**What to produce**. Recast the records as a two-column CSV with the columns "field" and "value," one row per line, starting at the beginning of the records and going on through the line with "collector number: 452". Put each entry in its own quoted field and change any line breaks to spaces.

(Data items)
-- begin --
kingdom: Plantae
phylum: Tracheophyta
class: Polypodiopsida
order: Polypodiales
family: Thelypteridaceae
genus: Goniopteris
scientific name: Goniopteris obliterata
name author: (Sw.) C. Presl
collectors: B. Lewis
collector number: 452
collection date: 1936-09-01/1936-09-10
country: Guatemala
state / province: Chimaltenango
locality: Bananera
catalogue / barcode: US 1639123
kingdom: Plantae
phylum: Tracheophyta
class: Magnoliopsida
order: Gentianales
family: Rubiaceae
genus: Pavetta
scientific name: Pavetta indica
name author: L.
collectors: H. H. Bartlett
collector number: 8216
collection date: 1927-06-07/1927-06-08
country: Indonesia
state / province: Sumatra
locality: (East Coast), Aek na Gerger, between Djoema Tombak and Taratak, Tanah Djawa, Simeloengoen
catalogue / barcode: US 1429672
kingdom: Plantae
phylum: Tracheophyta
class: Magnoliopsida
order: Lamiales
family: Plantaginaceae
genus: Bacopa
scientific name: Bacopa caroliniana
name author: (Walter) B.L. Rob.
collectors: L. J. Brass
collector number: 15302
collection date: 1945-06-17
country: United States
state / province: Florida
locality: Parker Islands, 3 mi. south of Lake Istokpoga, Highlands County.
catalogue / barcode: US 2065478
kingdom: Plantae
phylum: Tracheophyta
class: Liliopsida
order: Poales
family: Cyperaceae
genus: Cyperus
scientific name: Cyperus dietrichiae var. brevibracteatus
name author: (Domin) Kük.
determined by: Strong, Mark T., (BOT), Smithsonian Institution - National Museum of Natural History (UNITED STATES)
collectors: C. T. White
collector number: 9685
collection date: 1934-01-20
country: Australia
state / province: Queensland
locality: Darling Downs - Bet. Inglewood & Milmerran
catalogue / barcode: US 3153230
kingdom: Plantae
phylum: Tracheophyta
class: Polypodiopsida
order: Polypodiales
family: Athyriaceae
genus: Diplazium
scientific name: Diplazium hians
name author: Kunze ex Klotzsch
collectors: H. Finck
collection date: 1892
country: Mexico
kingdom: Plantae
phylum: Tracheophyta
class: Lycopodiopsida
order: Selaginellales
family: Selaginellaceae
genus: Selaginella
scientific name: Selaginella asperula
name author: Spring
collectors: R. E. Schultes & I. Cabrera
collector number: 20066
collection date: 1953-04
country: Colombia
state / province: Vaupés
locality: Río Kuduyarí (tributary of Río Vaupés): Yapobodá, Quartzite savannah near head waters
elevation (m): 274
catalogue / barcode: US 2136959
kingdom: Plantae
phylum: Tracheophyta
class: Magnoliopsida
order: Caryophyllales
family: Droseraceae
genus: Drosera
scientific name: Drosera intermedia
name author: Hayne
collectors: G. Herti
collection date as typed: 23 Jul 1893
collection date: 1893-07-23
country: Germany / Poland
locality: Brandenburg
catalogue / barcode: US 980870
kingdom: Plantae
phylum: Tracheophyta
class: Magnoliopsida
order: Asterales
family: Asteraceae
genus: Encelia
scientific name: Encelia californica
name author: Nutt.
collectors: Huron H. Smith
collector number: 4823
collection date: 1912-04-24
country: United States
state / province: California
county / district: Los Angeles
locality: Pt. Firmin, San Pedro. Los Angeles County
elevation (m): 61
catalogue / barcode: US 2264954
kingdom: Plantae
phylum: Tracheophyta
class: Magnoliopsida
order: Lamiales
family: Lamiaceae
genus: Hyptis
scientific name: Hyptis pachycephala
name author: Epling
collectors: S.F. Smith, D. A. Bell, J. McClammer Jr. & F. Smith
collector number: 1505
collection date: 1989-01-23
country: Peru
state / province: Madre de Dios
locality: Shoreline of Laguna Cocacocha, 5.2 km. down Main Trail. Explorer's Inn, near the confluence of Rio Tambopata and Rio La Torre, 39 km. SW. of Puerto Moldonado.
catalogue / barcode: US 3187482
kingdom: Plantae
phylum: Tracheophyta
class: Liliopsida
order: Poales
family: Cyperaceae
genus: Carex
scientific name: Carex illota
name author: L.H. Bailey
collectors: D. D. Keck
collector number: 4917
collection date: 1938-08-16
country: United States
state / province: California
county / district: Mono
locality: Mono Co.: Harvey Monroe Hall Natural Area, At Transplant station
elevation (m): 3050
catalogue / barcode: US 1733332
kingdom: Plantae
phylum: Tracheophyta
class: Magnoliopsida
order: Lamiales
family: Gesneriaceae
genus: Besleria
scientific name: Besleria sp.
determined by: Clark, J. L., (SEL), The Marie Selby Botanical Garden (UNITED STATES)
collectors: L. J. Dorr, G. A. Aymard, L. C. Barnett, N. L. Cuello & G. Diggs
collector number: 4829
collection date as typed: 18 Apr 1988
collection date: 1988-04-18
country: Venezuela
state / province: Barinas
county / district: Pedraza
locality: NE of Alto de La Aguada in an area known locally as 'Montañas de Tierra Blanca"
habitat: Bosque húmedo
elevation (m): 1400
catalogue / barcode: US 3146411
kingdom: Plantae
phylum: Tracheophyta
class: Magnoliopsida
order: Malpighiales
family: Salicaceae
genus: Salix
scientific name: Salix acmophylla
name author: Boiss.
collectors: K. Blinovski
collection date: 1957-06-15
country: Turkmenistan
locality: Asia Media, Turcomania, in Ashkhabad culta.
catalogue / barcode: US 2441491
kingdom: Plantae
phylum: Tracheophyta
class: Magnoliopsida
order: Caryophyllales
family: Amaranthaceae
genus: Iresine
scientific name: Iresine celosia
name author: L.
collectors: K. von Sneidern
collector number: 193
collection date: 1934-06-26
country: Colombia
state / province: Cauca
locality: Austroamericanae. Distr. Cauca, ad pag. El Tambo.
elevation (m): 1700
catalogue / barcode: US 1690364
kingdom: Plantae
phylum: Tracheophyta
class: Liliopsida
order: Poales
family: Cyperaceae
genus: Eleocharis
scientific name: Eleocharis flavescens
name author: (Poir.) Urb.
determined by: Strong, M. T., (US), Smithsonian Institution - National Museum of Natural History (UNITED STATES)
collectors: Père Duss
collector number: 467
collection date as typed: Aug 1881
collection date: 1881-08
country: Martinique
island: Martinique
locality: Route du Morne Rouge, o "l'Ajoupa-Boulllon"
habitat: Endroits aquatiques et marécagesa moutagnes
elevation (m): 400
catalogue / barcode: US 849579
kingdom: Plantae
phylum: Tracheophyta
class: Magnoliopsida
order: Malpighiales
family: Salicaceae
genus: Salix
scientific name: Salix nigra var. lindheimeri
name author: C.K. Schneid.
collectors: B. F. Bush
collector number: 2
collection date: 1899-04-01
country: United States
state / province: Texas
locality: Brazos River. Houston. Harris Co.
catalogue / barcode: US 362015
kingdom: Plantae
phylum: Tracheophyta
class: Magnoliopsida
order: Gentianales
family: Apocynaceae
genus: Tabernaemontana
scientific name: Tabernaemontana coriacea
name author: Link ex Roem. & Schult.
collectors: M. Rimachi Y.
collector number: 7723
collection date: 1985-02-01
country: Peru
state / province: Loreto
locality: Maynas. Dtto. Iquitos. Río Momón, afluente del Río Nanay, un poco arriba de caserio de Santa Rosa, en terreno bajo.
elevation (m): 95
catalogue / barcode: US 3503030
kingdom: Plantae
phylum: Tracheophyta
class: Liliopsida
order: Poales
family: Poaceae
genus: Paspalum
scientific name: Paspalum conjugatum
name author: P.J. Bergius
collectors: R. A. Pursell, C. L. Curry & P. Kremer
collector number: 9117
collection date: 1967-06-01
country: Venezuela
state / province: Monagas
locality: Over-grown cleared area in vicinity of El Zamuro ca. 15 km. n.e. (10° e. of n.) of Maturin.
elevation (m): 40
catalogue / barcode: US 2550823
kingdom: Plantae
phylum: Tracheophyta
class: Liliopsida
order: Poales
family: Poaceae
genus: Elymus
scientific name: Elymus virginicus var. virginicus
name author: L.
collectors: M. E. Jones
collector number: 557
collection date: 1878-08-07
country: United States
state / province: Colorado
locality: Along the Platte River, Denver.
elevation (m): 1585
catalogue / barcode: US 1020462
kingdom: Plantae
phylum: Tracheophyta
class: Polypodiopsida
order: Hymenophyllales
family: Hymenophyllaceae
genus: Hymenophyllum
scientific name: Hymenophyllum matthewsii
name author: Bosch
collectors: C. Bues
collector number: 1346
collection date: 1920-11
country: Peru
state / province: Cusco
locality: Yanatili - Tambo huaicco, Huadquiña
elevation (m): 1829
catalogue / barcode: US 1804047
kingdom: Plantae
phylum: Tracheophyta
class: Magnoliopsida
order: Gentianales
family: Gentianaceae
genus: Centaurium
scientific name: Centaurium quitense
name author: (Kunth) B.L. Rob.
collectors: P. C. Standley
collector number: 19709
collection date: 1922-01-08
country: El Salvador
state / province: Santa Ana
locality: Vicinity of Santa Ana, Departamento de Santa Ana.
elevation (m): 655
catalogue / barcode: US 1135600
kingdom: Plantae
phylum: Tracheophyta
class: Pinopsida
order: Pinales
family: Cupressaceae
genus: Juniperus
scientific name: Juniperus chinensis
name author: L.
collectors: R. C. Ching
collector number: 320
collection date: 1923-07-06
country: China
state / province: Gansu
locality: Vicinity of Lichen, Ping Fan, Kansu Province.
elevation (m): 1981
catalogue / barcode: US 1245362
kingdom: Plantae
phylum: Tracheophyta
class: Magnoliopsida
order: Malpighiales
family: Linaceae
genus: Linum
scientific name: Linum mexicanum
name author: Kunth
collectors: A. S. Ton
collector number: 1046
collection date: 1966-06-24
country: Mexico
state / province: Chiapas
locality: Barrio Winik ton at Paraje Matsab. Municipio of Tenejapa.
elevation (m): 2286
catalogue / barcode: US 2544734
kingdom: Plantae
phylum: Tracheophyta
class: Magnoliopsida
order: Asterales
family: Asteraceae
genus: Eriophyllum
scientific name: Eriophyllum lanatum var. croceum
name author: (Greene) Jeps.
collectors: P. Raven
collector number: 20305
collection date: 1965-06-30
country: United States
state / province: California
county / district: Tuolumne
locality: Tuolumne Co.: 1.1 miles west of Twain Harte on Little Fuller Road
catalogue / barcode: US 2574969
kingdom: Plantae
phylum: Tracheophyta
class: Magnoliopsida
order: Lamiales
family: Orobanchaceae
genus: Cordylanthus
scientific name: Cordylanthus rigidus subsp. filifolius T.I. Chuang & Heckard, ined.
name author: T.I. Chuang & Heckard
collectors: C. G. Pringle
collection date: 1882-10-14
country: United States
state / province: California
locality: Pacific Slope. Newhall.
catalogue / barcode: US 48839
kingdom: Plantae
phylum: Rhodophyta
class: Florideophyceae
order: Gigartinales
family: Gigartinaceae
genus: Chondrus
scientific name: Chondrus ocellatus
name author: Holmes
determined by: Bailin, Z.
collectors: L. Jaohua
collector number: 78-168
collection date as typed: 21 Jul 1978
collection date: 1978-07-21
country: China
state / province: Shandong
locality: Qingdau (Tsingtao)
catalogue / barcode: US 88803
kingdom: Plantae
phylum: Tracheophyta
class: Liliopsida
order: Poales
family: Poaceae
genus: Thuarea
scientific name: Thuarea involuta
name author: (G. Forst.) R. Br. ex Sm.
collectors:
-- end --
**Exercise output**.
field,value
"kingdom:","Plantae"
"phylum:","Tracheophyta"
"class:","Polypodiopsida"
"order:","Polypodiales"
"family:","Thelypteridaceae"
"genus:","Goniopteris"
"scientific name:","Goniopteris obliterata"
"name author:","(Sw.) C. Presl"
"collectors:","B. Lewis"
"collector number:","452"